Diet & Gout
Gout is a type of arthritis that results from uric acid crystals in the connective tissue or joint spaces between the two bones. It tends to affect men more than women and can be pretty debilitating. The use of a low purine diet has been found to reduce gout flares and new research continues to support this. Plant-based foods high in purines, such as spinach, lentils and nuts do not seem to induce a gout flair like animal-based foods high in purines. Limiting foods that increase inflammation may also be beneficial. Below are some tips on what to eat (or avoid) to prevent gout.

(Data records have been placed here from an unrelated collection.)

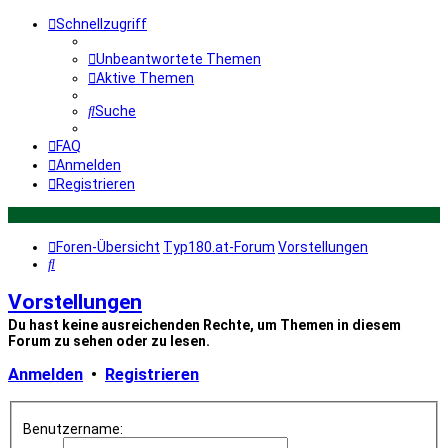
Schnellzugriff
Unbeantwortete Themen
Aktive Themen
Suche
FAQ
Anmelden
Registrieren
Foren-Übersicht
Typ180.at-Forum
Vorstellungen
Suche
Vorstellungen
Du hast keine ausreichenden Rechte, um Themen in diesem
Forum zu sehen oder zu lesen.
Anmelden
•
Registrieren
Benutzername:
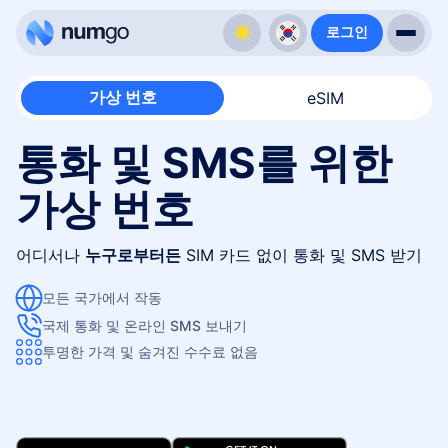
로그인
가상 번호
eSIM
통화 및 SMS를 위한
가상 번호
어디서나
누구로부터든
SIM 카드 없이 통화 및 SMS 받기
모든 국가에서 작동
국제 통화 및 온라인 SMS 보내기
투명한 가격 및 숨겨진 수수료 없음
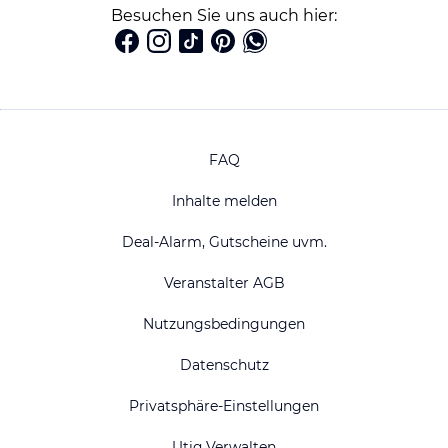
Besuchen Sie uns auch hier:
FAQ
Inhalte melden
Deal-Alarm, Gutscheine uvm.
Veranstalter AGB
Nutzungsbedingungen
Datenschutz
Privatsphäre-Einstellungen
Utiq Verwalten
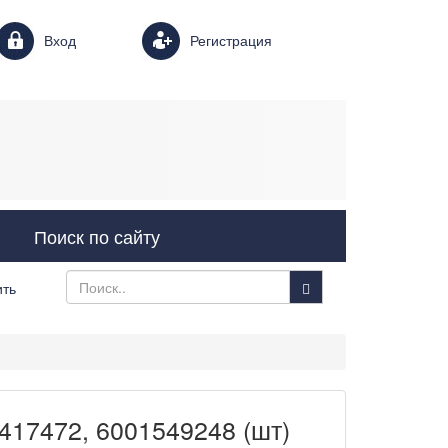
Login form
Вход
Регистрация
Поиск по сайту
ить
417472, 6001549248 (шт)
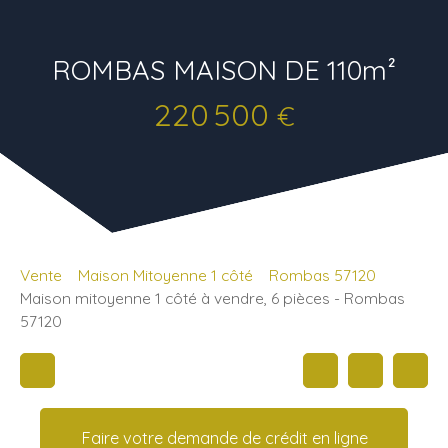
ROMBAS MAISON DE 110m²
220 500
€
Vente
Maison Mitoyenne 1 côté
Rombas 57120
Maison mitoyenne 1 côté à vendre, 6 pièces - Rombas
57120
Faire votre demande de crédit en ligne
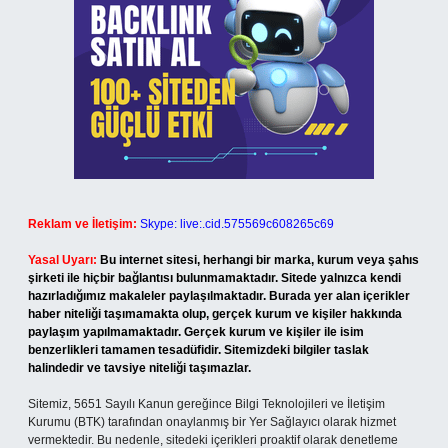
Reklam ve İletişim:
Skype: live:.cid.575569c608265c69
Yasal Uyarı:
Bu internet sitesi, herhangi bir marka, kurum veya şahıs
şirketi ile hiçbir bağlantısı bulunmamaktadır. Sitede yalnızca kendi
hazırladığımız makaleler paylaşılmaktadır. Burada yer alan içerikler
haber niteliği taşımamakta olup, gerçek kurum ve kişiler hakkında
paylaşım yapılmamaktadır. Gerçek kurum ve kişiler ile isim
benzerlikleri tamamen tesadüfidir. Sitemizdeki bilgiler taslak
halindedir ve tavsiye niteliği taşımazlar.
Sitemiz, 5651 Sayılı Kanun gereğince Bilgi Teknolojileri ve İletişim
Kurumu (BTK) tarafından onaylanmış bir Yer Sağlayıcı olarak hizmet
vermektedir. Bu nedenle, sitedeki içerikleri proaktif olarak denetleme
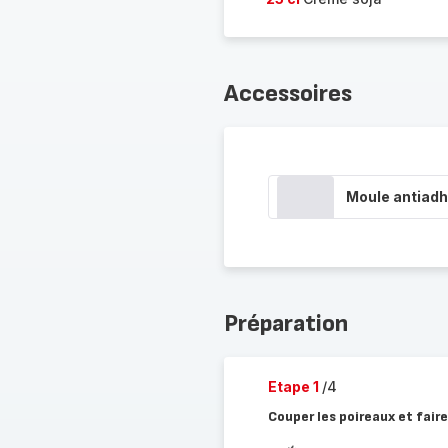
Accessoires
Moule antiadh
Préparation
Etape 1
/4
Couper les poireaux et faire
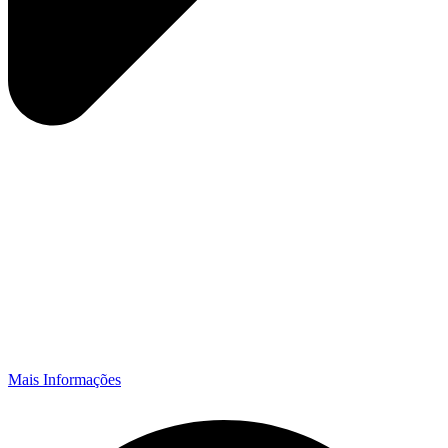
Mais Informações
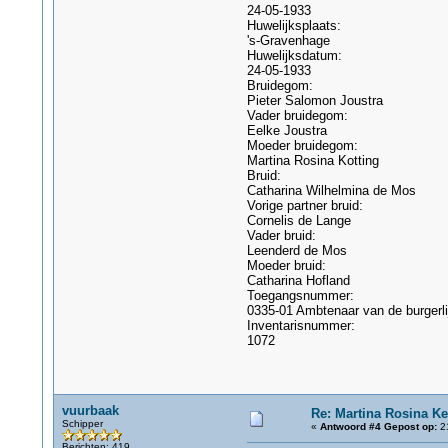
24-05-1933
Huwelijksplaats:
's-Gravenhage
Huwelijksdatum:
24-05-1933
Bruidegom:
Pieter Salomon Joustra
Vader bruidegom:
Eelke Joustra
Moeder bruidegom:
Martina Rosina Kotting
Bruid:
Catharina Wilhelmina de Mos
Vorige partner bruid:
Cornelis de Lange
Vader bruid:
Leenderd de Mos
Moeder bruid:
Catharina Hofland
Toegangsnummer:
0335-01 Ambtenaar van de burgerl
Inventarisnummer:
1072
vuurbaak
Re: Martina Rosina Ke
Schipper
«
Antwoord #4 Gepost op:
21
Berichten: 419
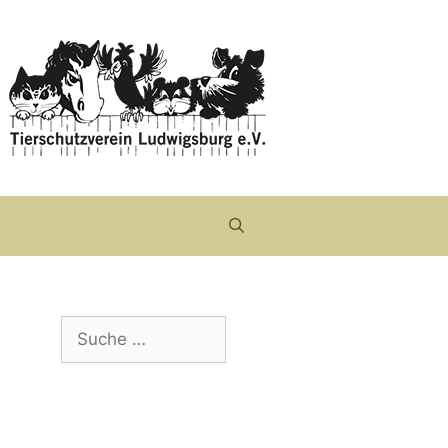
Suche
nach:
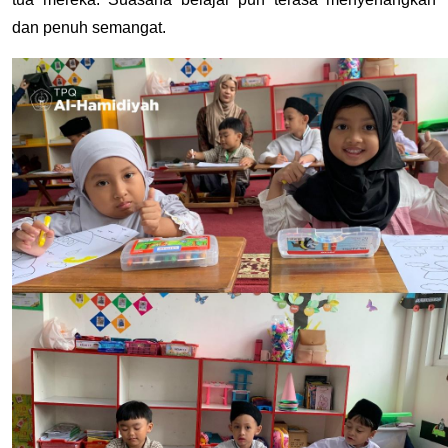
dan penuh semangat.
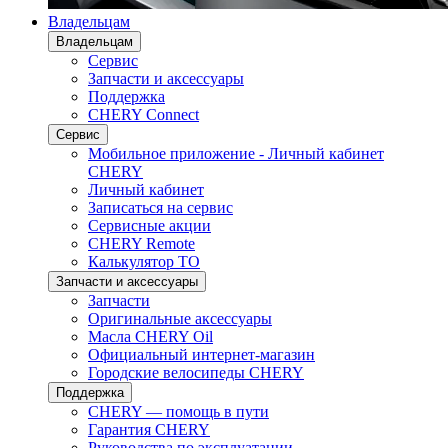
Владельцам
Владельцам
Сервис
Запчасти и аксессуары
Поддержка
CHERY Connect
Сервис
Мобильное приложение - Личный кабинет
CHERY
Личный кабинет
Записаться на сервис
Сервисные акции
CHERY Remote
Калькулятор ТО
Запчасти и аксессуары
Запчасти
Оригинальные аксессуары
Масла CHERY Oil
Официальный интернет-магазин
Городские велосипеды CHERY
Поддержка
CHERY — помощь в пути
Гарантия CHERY
Руководства по эксплуатации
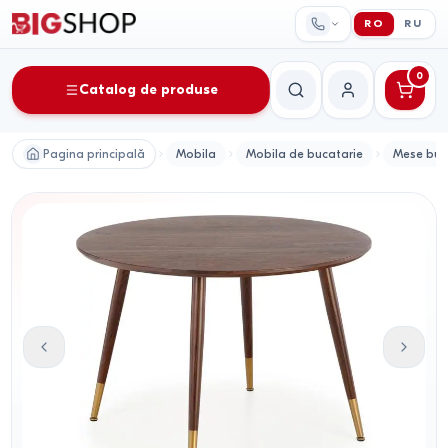
RO
RU
0
Catalog de produse
Căutare
Contul meu
Pagina principală
Mobila
Mobila de bucatarie
Mese buc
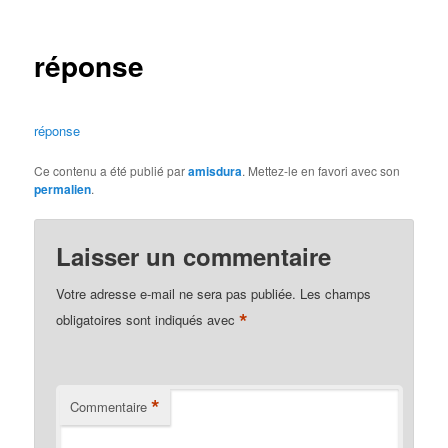
des
articles
réponse
réponse
Ce contenu a été publié par
amisdura
. Mettez-le en favori avec son
permalien
.
Laisser un commentaire
Votre adresse e-mail ne sera pas publiée.
Les champs
*
obligatoires sont indiqués avec
*
Commentaire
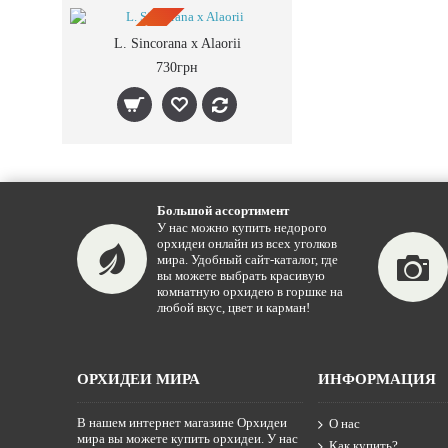
ПРЕДЗАКАЗ
L. Sincorana x Alaorii
730грн
Большой ассортимент
У нас можно купить недорого
орхидеи онлайн из всех уголков
мира. Удобный сайт-каталог, где
вы можете выбрать красивую
комнатную орхидею в горшке на
любой вкус, цвет и карман!
ОРХИДЕИ МИРА
ИНФОРМАЦИЯ
В нашем интернет магазине Орхидеи
О нас
мира вы можете купить орхидеи. У нас
Как купить?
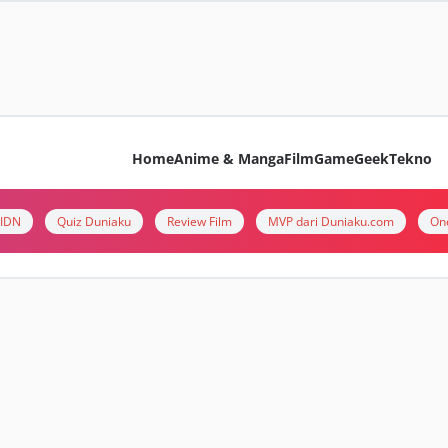
Home
Anime & Manga
Film
Game
Geek
Tekno
i IDN
Quiz Duniaku
Review Film
MVP dari Duniaku.com
On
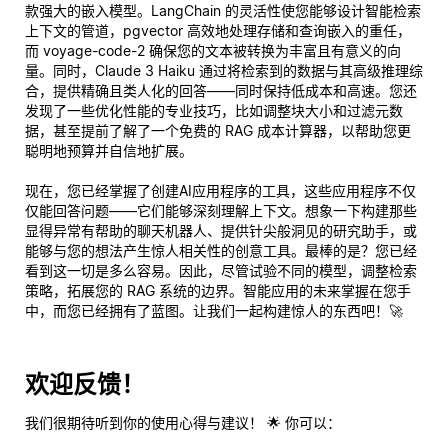
款强大的嵌入模型。LangChain 的灵活性使您能够设计智能检索
上下文的管道，pgvector 高效地处理存储和查询嵌入的重任，
而 voyage-code-2 确保您的文本被转换为丰富且有意义的向
量。同时，Claude 3 Haiku 通过将检索到的数据与其高级推理综
合，提供精确且类人化的回答——同时保持低成本和高速。您还
发现了一些优化性能的专业技巧，比如调整块大小和过滤元数
据，甚至提前了解了一个免费的 RAG 成本计算器，以帮助您更
聪明地预算并自信地扩展。
现在，您已经掌握了创建AI应用程序的工具，这些应用程序不仅
仅能回答问题——它们能够
深刻理解
上下文。想象一下构建那些
显得异常有帮助的聊天机器人、提供针尖般洞见的研究助手，或
能够与您的想法产生惊人相关性的创意工具。最棒的是？您已经
看到这一切是多么容易。因此，尽管试验不同的模型，调整检索
策略，拓展您的 RAG 系统的边界。智能应用的未来掌握在您手
中，而您已经拥有了蓝图。让我们一起构建惊人的东西吧！🚀
欢迎反馈！
我们很期待听到你的使用心得与建议！ 🌟 你可以：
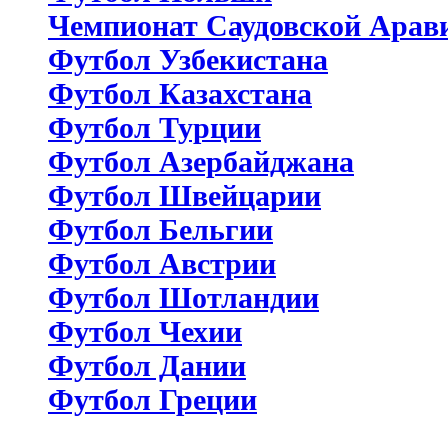
Чемпионат Саудовской Арав
Футбол Узбекистана
Футбол Казахстана
Футбол Турции
Футбол Азербайджана
Футбол Швейцарии
Футбол Бельгии
Футбол Австрии
Футбол Шотландии
Футбол Чехии
Футбол Дании
Футбол Греции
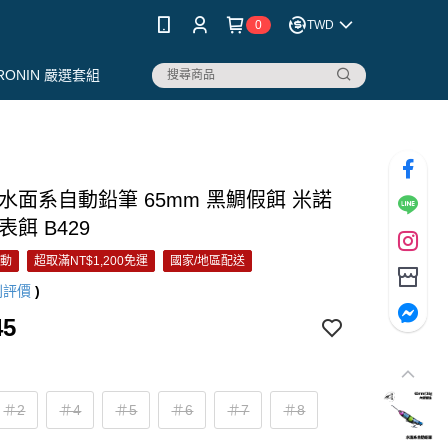
0
TWD
RONIN 嚴選套組
水面系自動鉛筆 65mm 黑鯛假餌 米諾
表餌 B429
活動
超取滿NT$1,200免運
國家/地區配送
則評價
)
45
＃2
＃4
＃5
＃6
＃7
＃8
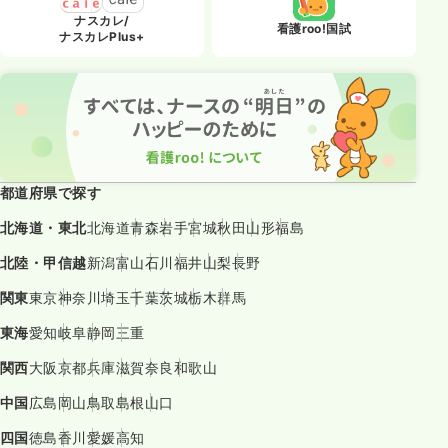
ナスカレ/
看護roo!国試
ナスカレPlus+
都道府県で探す
北海道・東北
北海道
青森
岩手
宮城
秋田
山形
福島
北陸・甲信越
新潟
富山
石川
福井
山梨
長野
関東
東京
神奈川
埼玉
千葉
茨城
栃木
群馬
東海
愛知
岐阜
静岡
三重
関西
大阪
京都
兵庫
滋賀
奈良
和歌山
中国
広島
岡山
鳥取
島根
山口
四国
徳島
香川
愛媛
高知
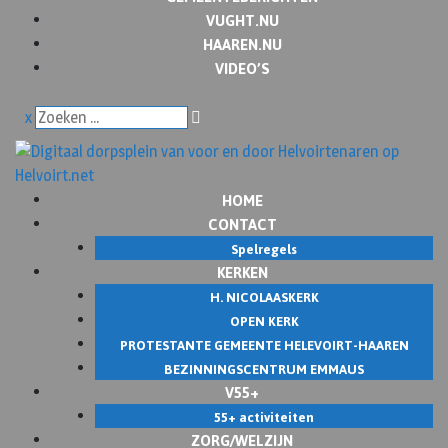
VUGHT.NU
HAAREN.NU
VIDEO’S
x
HOME
CONTACT
Spelregels
KERKEN
H. NICOLAASKERK
OPEN KERK
PROTESTANTE GEMEENTE HELEVOIRT-HAAREN
BEZINNINGSCENTRUM EMMAUS
V55+
55+ activiteiten
ZORG/WELZIJN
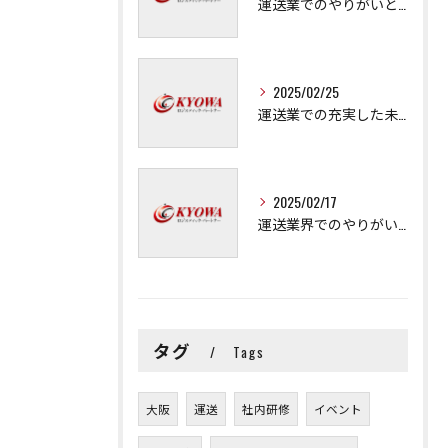
運送業でのやりがいと成長の秘訣
2025/02/25
運送業での充実した未来を拓く方法
2025/02/17
運送業界でのやりがいと可能性
タグ
Tags
大阪
運送
社内研修
イベント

- Fruits and vegetables. Fruits and vegetables are loaded with antioxidants, which have natural anti-inflammatory properties. Go for berries of all kinds, bananas, cherries and other fruits. Load up on asparagus, broccoli and bell peppers. Use light of low fat dressing on salads and do not drown vegetables in butter or margarine.
- Fatty fish at least twice per week. Though some fish is high in purines, fatty fish contain omega-3-fatty acids, which are anti-inflammatory. Choose salmon, tuna and mackerel and grill, bake, broil or stir fry.
- 3 servings of low fat dairy products/day. Calcium in dairy foods helps rid the body of uric acid. Choose skim or 1% milk, fat free or low fat yogurt when available. Limit full fat cheeses (cheddar, Colby, Provolone, Swiss, etc) due to saturated fat content.
- Whole grain breads and cereals. These are higher in fiber, which has been associated with weight loss. Losing weight can prevent and improve gout. Chose whole wheat bread, brown rice, whole grain pasta, oatmeal, etc.
- Nuts. Nuts are high in mono and polyunsaturated fat, which have anti-inflammatory properties. Almonds, macadamia nuts, pecans, pistachios and walnuts also lower LDL (“lousy” cholesterol). Eat 1 Tbsp. 3-4 times per week in place of chips or other snacks.
- Organ meats. In addition to being very high in cholesterol and saturated fat, liver, kidney, and other organ meats are high in purines, which have been found to precipitate a gout flair when consumed over a 2-day period, a recent study suggests.
- Beer. Yeast and alcohol in beer raise levels of uric acid in the blood and can precipitate a gout attack. Limit alcohol to 1 drink/day if possible. Obviously avoid alcohol during a gout attack or if you have a history of alcohol abuse.
- Seafood. Shrimp, lobster, crab and other seafood are higher in purines and more likely to cause a gout attack than fish.
- Red meat. Red meat also contains more purines than poultry or fish and should be limited to 1-2 servings/week in those with gout. In addition, beef is higher in saturated fat and iron, which increase the risk for colon cancer and heart disease. Skip that burger!
- Fried and fast food. These are high in trans fat, which is highly inflammatory. Use non-stick cooking spray when cooking and limit use of margarine, butter and vegetable oil. Choose ligh tub margarine over stick margarine.